The problem I have with using the term "recovering" is it implies that you will eventually be "recovered", but it is used by AA/NA people permanently...they never consider themselves recovered. Recovered doesn't mean cured, in my mind. From my point of view, I have recovered. I'm on a healthy path, and in a month I'll be off probation completely. I don't owe them any more money, and I can pay all my bills. I've been productive at work, and I'm writing and performing better than I ever have. That sounds "recovered" to me. Labeling myself as a perma-addict and walking around with my guard up consumed with thoughts that I could use any moment sounds miserable. If you have to go to meetings and constantly work the 12 steps because that's how you get through the day, then do what you have to do...I just hope you're happy. I couldn't do it. So I had to convince myself otherwise. I'd rather consider my ass retired and do something else without being obsessive about it.
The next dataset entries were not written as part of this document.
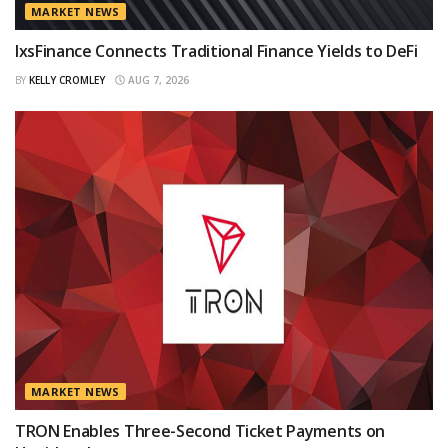
MARKET NEWS
IxsFinance Connects Traditional Finance Yields to DeFi
BY
KELLY CROMLEY
AUG 7, 2026
MARKET NEWS
TRON Enables Three-Second Ticket Payments on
HOWEVER... I have to keep the balance in my head and not forget who I have been. Things are great now, but when shit goes bad, I can't escape my problems with drugs and alcohol, because there is no reset button. If I take anything into my body, I'll be right back to where I was on my last blackout. All I can do is keep working on my self-awareness regarding old behavior patterns, enjoy my new life and don't drink or shoot up, ever.

Philip Seymour Hoffman's death is a reminder to many of us that no matter how long you've been sober or how well things are going in your life, we can't use again... even if it's a different drug we didn't previously have an issue with. Even if that drug is legal.